As the father of three teenage girls and a husband to a therapist, he sees how teenagers can’t always process their emotions, especially anger, sadness and grief and how it leads to things like drugs, suicide and violence.

“That was the backdrop to it,” Morra states, “With teenagers in high school I can see the things going on in their school so that is what inspired the story.”

Another inspiration beyond the theme of the story was his desire to write a contained thriller similar to ones that he found intriguing from years ago such as Collateral, a Michael Mann thriller about a contract killer (Tom Cruise) who hires a cab driver (Jamie Foxx) to drive him to the various locations to kill those on his list. Morra’s film puts Lily, a bullied teen in the backseat of the car eager to confront the people who bullied her and her friend, McKenna. The ride share driver is Jessica who can spot Lily’s depression and suicidal tendencies.

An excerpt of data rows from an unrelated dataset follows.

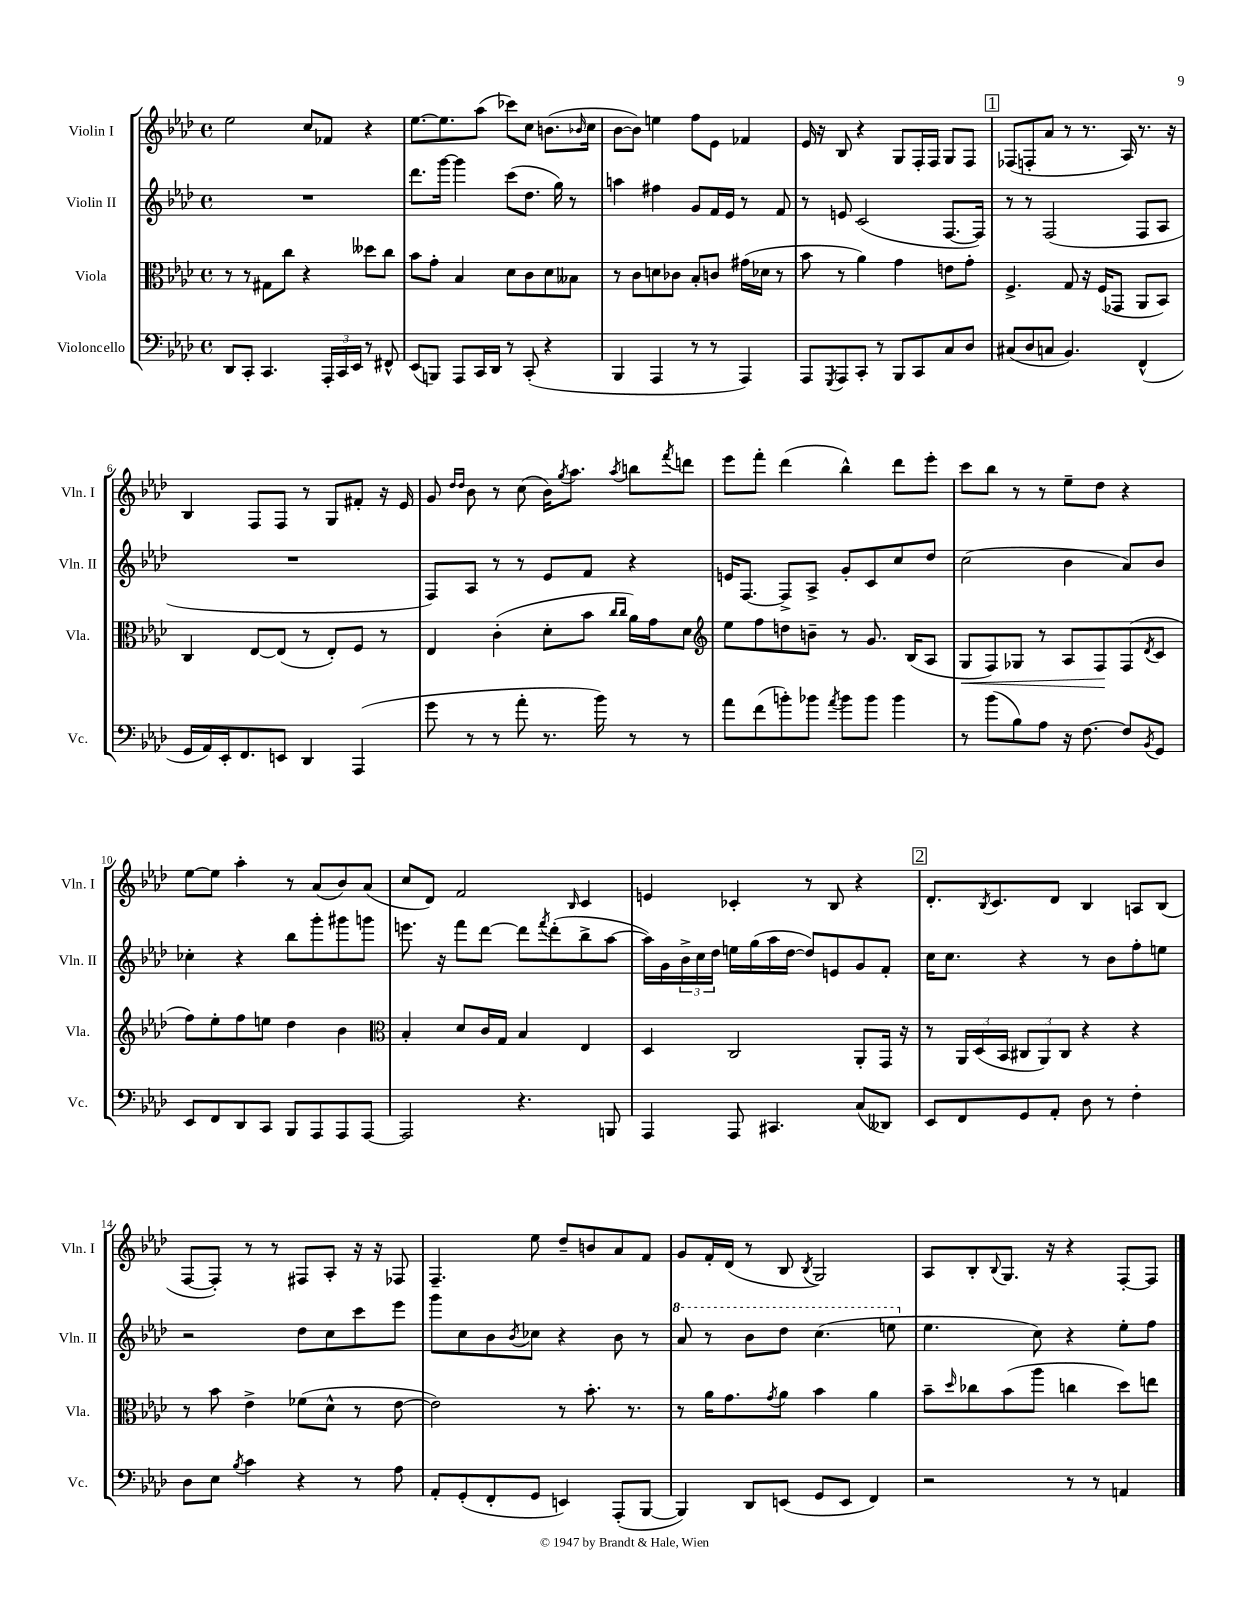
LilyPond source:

<<
\new StaffGroup <<
\new Staff = "s0" \with { instrumentName = "Violin I" shortInstrumentName = "Vln. I" } {
    \clef treble \key aes \major \defaultTimeSignature \time 4/4
    ees''2 c''8 fes'8 r4 |
    ees''8.~ ees''8. aes''8( ces'''8) c''8 b'8.( \grace { bes'16 } c''16 |
    bes'8~ bes'8) e''4 f''8 ees'8 fes'4 |
    ees'16 r16 bes8 r4 g8 f16-. f16 g8 f8 |
    \mark \markup { \box "1" } fes8( f8-. aes'8 r8 r8. aes16) r8. r16 |
    bes4 f8 f8 r8 g8 fis'8-. r16 ees'16 |
    g'8 \grace { des''16 des''16 } bes'8 r8 c''8( bes'16) \acciaccatura { g''8 } aes''8. \acciaccatura { aes''8 } b''8 \acciaccatura { f'''8 } d'''8 |
    ees'''8 f'''8-. des'''4( bes''4-^) des'''8 ees'''8-. |
    c'''8 bes''8 r8 r8 ees''8-- des''8 r4 |
    ees''8~ ees''8 aes''4-. r8 aes'8( bes'8) aes'8( |
    c''8 des'8) f'2 \grace { bes16 } c'4 |
    e'4 ces'4-. r8 bes8 r4 |
    \mark \markup { \box "2" } des'8.-. \acciaccatura { bes8 } c'8. des'8 bes4 a8 bes8( |
    f8~ f8-.) r8 r8 fis8 aes8-. r16 r16 fes8 |
    f4.-- ees''8 des''8-- b'8 aes'8 f'8 |
    g'8 f'16-. des'16( r8 bes8 \acciaccatura { bes8 } g2) |
    aes8 bes8-. \appoggiatura { bes8 } g8. r16 r4 f8~-. f8 \bar "|." |
}
\new Staff = "s1" \with { instrumentName = "Violin II" shortInstrumentName = "Vln. II" } {
    \clef treble \key aes \major \defaultTimeSignature \time 4/4
    R1 |
    des'''8. g'''16~ g'''4 c'''8( des''8. g''16) r8 |
    a''4 fis''4 g'8 f'16 ees'16 r8 f'8 |
    r8 e'8 c'2( f8.~ f16) |
    \mark \markup { \box "1" } r8 r8 f2( f8 aes8 |
    R1 |
    f8) aes8 r8 r8 ees'8 f'8 r4 |
    e'16 f8.~ f8-> aes8-> g'8-. c'8 c''8 des''8 |
    c''2( bes'4 aes'8) bes'8 |
    ces''4-. r4 bes''8 g'''8-. gis'''8 g'''8 |
    e'''8. r16 f'''8 des'''8~ des'''8 \acciaccatura { f'''8 } des'''8-.( bes''8-> aes''8~ |
    aes''16) g'16 \tuplet 3/2 { bes'16-> c''16 des''16 } e''16 g''16( aes''16 des''16~ des''8) e'8 g'8 f'8-. |
    \mark \markup { \box "2" } c''16 c''8. r4 r8 bes'8 f''8-. e''8 |
    r2 des''8 c''8 c'''8 ees'''8 |
    g'''8 c''8 bes'8 \acciaccatura { bes'8 } ces''8 r4 bes'8 r8 |
    \ottava #1 aes''8 r8 bes''8 des'''8 c'''4.( e'''8 \ottava #0 |
    ees''4. c''8) r4 ees''8-. f''8 \bar "|." |
}
\new Staff = "s2" \with { instrumentName = "Viola" shortInstrumentName = "Vla." } {
    \clef alto \key aes \major \defaultTimeSignature \time 4/4
    r8 r8 gis8 c''8 r4 deses''8 c''8 |
    bes'8 g'8-. bes4 des'8 c'8 des'8 beses8 |
    r8 c'8 d'8 ces'8 bes8-. c'8 gis'16( des'16 r8 |
    bes'8 r8 aes'4) g'4 e'8 g'8-. |
    \mark \markup { \box "1" } f4.-> g8 r16 f16( ges,8 aes,8 bes,8) |
    c4 ees8~ ees8( r8 ees8-.) f8 r8 |
    ees4 c'4-.( des'8-. bes'8 \grace { c''16 c''16 } aes'16) g'16 des'8 |
    \clef treble ees''8 f''8 d''8 b'8-- r8 g'8. bes16( aes8 |
    g8\< f8) ges8 r8 aes8 f8\! f8( \acciaccatura { des'8 } c'8 |
    f''8) ees''8-. f''8 e''8 des''4 bes'4 |
    \clef alto bes4-. des'8 c'16 g16 bes4 ees4 |
    des4 c2 aes,8-. g,16 r16 |
    \mark \markup { \box "2" } r8 \tuplet 3/2 { aes,16 des16( bes,16 } \tuplet 3/2 { cis8 aes,8) cis8 } r4 r4 |
    r8 bes'8 ees'4-> fes'8( des'8-^ r8 ees'8~ |
    ees'2) r8 bes'8.-. r8. |
    r8 aes'16 g'8. \acciaccatura { g'8 } aes'8 bes'4 aes'4 |
    bes'8-- \grace { des''16 } ces''8 bes'8( aes''8 c''4 des''8) e''8 \bar "|." |
}
\new Staff = "s3" \with { instrumentName = "Violoncello" shortInstrumentName = "Vc." } {
    \clef bass \key aes \major \defaultTimeSignature \time 4/4
    des,8 c,8-. c,4. \tuplet 3/2 { aes,,16-. c,16 ees,16 } r8 fis,8-^ |
    ees,8( b,,8) aes,,8 c,16 des,16 r8 c,8-.( r4 |
    bes,,4 aes,,4 r8 r8 aes,,4) |
    aes,,8 \acciaccatura { g,,8 } aes,,8 c,8-. r8 bes,,8 c,8 c8 des8 |
    \mark \markup { \box "1" } cis8( des8 c8 bes,4.) f,4-^( |
    g,16 aes,16) ees,16-. f,8. e,8 des,4 aes,,4( |
    g'8 r8 r8 aes'8-. r8. bes'16) r8 r8 |
    aes'8 f'8( b'8-.) bes'8 \acciaccatura { aes'8 } bes'8 bes'8 bes'4 |
    r8 bes'8( bes8) aes8 r16 f8.~ f8 \acciaccatura { bes,8 } g,8 |
    ees,8 f,8 des,8 c,8 bes,,8 aes,,8 aes,,8 aes,,8~ |
    aes,,2 r4. b,,8 |
    aes,,4 aes,,8 cis,4. c8( deses,8) |
    \mark \markup { \box "2" } ees,8 f,8 g,8 aes,8-. des8 r8 f4-. |
    des8 ees8 \acciaccatura { bes8 } c'4 r4 r8 aes8 |
    aes,8-. g,8-.( f,8-. g,8 e,4) aes,,8-.( bes,,8~ |
    bes,,4) des,8 e,8( g,8 e,8 f,4) |
    r2 r8 r8 a,4 \bar "|." |
}
>>
>>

“It’s Collateral meets 13 Reasons Why,” he explains.

It's only been a few weeks since Morra found out that he won the contest but already his career is gaining some traction.

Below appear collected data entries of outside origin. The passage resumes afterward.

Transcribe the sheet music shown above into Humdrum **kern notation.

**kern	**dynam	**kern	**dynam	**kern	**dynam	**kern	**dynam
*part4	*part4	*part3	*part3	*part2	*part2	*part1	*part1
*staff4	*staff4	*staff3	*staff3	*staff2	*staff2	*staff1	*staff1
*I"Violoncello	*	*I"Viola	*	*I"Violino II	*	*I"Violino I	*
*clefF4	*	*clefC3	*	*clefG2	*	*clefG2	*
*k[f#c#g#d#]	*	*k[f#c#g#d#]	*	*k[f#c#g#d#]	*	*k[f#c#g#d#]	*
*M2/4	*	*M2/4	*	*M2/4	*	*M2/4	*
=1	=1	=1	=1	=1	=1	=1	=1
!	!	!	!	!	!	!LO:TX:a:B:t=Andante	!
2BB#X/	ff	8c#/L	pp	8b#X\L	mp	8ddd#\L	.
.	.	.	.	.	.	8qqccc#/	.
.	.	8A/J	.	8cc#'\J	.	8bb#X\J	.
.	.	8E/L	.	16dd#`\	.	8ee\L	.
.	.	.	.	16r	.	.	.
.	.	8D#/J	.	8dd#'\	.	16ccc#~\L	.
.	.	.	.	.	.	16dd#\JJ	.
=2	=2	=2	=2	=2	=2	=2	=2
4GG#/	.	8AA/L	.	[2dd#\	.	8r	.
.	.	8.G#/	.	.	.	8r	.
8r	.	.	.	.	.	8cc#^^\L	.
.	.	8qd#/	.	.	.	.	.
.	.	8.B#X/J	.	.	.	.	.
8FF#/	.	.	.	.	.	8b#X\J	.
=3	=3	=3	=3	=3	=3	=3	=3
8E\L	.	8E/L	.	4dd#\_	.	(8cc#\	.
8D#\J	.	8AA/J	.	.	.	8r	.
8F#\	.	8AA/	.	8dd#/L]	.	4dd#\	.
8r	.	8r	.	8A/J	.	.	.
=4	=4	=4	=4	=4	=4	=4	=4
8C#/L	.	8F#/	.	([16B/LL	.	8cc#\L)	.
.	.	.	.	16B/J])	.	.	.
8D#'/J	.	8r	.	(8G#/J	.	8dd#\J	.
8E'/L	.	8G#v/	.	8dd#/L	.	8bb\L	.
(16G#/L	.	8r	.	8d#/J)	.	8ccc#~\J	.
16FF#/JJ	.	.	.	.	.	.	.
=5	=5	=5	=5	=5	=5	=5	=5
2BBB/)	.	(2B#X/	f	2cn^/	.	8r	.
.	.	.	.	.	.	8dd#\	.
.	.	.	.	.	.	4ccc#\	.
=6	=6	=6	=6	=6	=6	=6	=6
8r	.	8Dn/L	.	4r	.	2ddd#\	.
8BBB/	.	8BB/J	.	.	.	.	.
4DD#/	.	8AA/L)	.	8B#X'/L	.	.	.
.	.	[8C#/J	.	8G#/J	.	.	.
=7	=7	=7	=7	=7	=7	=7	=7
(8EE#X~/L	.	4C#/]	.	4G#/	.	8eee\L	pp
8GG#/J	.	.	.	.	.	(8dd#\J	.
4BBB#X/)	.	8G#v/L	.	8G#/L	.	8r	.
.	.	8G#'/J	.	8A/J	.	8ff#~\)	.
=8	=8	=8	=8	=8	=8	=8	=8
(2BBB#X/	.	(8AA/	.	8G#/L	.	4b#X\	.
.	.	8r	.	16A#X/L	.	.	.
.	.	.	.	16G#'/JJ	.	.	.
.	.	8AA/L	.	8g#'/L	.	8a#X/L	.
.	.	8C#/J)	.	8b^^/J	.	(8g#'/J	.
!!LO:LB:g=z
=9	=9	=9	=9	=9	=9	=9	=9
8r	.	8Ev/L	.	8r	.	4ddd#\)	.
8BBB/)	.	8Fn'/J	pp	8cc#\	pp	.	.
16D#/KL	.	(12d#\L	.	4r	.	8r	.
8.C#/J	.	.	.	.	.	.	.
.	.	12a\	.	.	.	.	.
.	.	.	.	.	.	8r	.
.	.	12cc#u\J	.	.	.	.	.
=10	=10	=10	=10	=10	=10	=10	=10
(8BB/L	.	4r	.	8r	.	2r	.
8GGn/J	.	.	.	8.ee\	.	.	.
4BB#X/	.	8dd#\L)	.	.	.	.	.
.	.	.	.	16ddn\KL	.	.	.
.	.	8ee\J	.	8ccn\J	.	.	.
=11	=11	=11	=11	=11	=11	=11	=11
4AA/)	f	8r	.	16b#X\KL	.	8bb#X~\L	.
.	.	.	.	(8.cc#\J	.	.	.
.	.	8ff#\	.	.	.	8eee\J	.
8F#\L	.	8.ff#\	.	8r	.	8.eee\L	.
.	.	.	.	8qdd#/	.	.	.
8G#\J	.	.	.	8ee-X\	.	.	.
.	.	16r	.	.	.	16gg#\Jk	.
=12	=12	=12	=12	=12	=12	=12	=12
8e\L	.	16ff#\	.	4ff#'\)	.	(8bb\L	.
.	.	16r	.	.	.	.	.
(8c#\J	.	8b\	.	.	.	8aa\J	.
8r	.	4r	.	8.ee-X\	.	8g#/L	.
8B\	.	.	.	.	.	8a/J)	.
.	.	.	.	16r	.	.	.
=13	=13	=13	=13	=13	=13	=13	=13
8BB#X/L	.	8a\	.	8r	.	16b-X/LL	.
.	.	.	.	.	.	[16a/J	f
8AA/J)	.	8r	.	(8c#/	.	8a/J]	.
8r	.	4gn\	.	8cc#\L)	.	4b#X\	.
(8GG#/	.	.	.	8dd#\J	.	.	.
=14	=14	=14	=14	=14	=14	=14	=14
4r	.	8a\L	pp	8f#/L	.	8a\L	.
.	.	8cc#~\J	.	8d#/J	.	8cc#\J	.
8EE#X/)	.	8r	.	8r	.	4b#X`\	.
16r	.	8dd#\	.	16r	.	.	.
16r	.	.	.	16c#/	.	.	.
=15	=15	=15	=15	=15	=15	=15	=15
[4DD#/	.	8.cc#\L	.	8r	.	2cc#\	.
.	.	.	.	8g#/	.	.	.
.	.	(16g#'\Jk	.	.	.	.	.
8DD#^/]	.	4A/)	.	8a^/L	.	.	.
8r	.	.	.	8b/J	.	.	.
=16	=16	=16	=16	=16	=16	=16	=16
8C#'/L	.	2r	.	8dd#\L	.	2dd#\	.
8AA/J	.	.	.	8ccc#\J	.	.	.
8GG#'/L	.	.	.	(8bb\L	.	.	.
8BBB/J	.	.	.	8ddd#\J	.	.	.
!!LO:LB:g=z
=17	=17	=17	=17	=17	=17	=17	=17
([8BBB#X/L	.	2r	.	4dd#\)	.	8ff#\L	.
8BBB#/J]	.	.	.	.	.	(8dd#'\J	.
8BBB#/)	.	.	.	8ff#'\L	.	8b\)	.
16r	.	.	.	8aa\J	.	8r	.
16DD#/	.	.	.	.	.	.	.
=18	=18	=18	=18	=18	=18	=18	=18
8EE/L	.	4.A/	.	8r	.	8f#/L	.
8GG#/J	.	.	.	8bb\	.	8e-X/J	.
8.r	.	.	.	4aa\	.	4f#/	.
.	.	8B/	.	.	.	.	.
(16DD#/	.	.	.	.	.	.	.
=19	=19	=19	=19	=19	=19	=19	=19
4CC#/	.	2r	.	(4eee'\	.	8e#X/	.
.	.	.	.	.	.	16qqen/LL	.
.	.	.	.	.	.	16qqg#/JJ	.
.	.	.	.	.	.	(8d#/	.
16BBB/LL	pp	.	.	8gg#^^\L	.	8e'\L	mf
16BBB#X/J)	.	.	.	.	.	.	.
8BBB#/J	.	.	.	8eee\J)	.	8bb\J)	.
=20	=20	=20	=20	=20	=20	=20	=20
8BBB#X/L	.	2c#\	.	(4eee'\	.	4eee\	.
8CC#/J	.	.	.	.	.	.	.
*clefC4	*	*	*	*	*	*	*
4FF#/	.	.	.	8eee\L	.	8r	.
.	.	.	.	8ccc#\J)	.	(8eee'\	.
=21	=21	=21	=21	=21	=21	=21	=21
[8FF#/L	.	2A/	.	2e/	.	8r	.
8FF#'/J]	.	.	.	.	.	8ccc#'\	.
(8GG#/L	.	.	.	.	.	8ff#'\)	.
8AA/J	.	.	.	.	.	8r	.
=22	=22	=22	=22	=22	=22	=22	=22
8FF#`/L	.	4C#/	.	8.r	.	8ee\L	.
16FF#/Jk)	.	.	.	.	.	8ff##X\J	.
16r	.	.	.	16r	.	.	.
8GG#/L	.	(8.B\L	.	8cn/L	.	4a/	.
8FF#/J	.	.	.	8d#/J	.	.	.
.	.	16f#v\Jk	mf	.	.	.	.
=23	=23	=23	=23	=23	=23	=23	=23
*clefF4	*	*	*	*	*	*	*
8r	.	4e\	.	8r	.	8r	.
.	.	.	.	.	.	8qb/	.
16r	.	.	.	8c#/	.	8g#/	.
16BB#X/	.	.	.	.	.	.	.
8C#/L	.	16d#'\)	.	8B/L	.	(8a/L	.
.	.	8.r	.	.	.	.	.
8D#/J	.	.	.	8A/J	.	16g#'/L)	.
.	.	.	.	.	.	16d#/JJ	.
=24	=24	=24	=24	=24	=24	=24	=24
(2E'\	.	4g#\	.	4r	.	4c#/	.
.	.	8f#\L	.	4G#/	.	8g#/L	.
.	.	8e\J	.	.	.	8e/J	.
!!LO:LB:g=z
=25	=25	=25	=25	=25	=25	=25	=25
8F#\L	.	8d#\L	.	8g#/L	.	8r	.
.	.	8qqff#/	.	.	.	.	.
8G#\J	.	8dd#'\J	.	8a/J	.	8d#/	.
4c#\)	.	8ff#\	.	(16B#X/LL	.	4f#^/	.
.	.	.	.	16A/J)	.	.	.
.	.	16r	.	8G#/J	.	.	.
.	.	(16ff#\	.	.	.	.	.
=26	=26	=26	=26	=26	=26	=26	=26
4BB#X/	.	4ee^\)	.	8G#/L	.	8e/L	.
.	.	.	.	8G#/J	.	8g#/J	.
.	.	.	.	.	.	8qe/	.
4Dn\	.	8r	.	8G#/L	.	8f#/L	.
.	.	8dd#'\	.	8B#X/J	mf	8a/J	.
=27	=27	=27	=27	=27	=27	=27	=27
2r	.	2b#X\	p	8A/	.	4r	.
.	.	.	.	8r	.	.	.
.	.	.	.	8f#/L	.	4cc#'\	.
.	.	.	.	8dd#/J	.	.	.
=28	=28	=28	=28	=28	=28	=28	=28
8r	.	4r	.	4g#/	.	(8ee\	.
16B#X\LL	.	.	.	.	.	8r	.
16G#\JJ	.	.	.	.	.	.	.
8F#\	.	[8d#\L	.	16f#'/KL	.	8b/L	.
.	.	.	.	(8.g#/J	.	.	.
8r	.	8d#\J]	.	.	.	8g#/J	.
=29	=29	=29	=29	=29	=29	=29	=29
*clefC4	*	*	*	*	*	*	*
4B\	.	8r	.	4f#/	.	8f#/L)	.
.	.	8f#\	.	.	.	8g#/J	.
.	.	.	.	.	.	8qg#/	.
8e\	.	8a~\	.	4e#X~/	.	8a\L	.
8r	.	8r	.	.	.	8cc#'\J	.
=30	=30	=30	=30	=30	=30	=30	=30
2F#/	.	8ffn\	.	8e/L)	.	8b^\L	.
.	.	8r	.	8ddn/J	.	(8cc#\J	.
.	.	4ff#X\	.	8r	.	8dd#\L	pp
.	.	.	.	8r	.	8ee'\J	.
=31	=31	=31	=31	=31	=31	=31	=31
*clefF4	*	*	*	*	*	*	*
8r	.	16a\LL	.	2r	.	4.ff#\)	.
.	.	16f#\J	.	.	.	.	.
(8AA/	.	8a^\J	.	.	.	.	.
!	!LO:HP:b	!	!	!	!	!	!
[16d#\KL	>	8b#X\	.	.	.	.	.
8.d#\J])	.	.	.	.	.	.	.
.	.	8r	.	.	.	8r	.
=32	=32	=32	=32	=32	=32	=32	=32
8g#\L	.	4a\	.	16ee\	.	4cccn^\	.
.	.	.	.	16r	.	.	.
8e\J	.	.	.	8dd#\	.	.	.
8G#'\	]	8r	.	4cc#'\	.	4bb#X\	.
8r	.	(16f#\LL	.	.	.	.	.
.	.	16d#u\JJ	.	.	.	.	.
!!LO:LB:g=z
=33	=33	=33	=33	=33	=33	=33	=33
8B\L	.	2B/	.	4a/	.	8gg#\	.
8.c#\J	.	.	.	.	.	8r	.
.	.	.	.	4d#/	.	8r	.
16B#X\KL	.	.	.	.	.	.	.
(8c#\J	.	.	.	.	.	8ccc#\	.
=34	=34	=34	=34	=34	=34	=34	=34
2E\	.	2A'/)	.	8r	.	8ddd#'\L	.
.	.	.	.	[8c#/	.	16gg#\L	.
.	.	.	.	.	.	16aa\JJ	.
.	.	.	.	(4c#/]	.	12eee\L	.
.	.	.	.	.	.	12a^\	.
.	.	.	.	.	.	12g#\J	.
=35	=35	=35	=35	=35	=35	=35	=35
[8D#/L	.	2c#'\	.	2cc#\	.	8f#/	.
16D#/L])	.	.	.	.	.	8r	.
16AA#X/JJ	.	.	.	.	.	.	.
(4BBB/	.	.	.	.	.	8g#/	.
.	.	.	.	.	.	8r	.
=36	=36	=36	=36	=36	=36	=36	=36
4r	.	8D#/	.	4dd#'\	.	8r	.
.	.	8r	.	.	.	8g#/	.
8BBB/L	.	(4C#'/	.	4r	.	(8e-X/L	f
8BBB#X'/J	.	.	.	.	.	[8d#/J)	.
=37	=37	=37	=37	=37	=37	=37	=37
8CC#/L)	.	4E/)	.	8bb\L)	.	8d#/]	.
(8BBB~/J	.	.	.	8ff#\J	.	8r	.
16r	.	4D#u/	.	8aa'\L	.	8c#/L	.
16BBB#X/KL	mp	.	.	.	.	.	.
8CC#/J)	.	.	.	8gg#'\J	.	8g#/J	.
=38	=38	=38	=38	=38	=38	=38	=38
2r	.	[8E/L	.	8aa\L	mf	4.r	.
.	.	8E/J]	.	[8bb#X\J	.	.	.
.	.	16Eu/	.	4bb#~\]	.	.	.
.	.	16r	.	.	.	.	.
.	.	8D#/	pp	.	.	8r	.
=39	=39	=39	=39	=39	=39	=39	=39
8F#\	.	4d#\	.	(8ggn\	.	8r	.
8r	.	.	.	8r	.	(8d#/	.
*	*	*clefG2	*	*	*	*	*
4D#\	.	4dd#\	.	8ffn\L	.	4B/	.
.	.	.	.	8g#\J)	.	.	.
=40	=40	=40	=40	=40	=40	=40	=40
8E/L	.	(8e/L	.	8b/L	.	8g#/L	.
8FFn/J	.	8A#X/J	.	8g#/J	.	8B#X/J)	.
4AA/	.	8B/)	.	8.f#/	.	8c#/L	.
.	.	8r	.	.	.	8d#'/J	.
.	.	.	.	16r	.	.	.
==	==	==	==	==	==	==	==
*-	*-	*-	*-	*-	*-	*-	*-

About McKenna has received a lot of attention and downloads on Coverfly and an executive from Mar Vista, a company that produces a lot of Lifetime thrillers and content for Tubi, reached out. One of the big sells was the idea that Lily was a sympathetic villain.

On top of that, he had a conversation with a director interested in taking on the project. The company passed the script around the office and they seem eager to set something up.

This is all before Morra heads to Los Angeles for a series of meetings with executives, managers and agents provided by Final Draft to the winner of the Big Break Screenwriting Contest.

Morra’s Writing Process

Morra’s process is similar to many successful screenwriters, but he creates his own version that accommodates his style.

He likes to outline the basic story to get all the main beats down. He’s not a notecard type of outliner unless the story gets really complicated with a lot of scenes and notes.

“I’ll do the notecards but I’ll also write a treatment, even if it’s only 5-6 pages long,” Morra says.

He then spends a lot of time creating character bios.

For About McKenna there were the two main characters: Lily and Jessica, and between the two of them he had nearly 30 pages of single-spaced notes on a Word document that he confesses would only make sense to him.

“Once I started writing, I felt I knew the characters well. That made writing the script a lot easier,” he shares of writing the script.

Why be a Screenwriter?

Morra always liked stories and writing. He was an English major in college and was torn between becoming a teacher or a lawyer. He ended up in law school.

He says of his decision, “The thing that attracted me to law is the same thing that attracted me to screenwriting – it’s really story. I used to do trial practice and my mentor in law school and a few other teachers always told me that when you’re conducting a trial you’re telling a story, whether it’s a discrimination case or just a car accident.”

His itch to write creatively and try scriptwriting happened in law school when he started studying for the Pennsylvania bar exam.

“I actually started writing my first script,” he says of his time in law school, adding, “It was just addictive from there.”

Since then, Morra has written about 20 screenplays.

But there was one mistake Morra recognized early on that he corrected when it came to screenwriting:

“The mistake I made and, if I could go back and do it all over again, is I was one of those people who spent three years on one thing. When I pushed myself to write more stories my skills got better than when I stayed on one idea for a long time.”

Early on he tried different genres but Morra exclusively writes thrillers and horrors. Focusing on those genres helped him hone his craft and gain the skills to turn an idea about teenage mental health into a Final Draft Big Break Screenwriting Contest winner.

Is your screenplay the next Big Break winner? Click here to learn more about the contest and when you can submit your screenplay.

About McKenna also won the horror/thriller category of the 2022 Page International Screenwriting Awards.

Morra has another screenplay, Fear Box, which is a finalist in the ScreenCraft Horror Competition.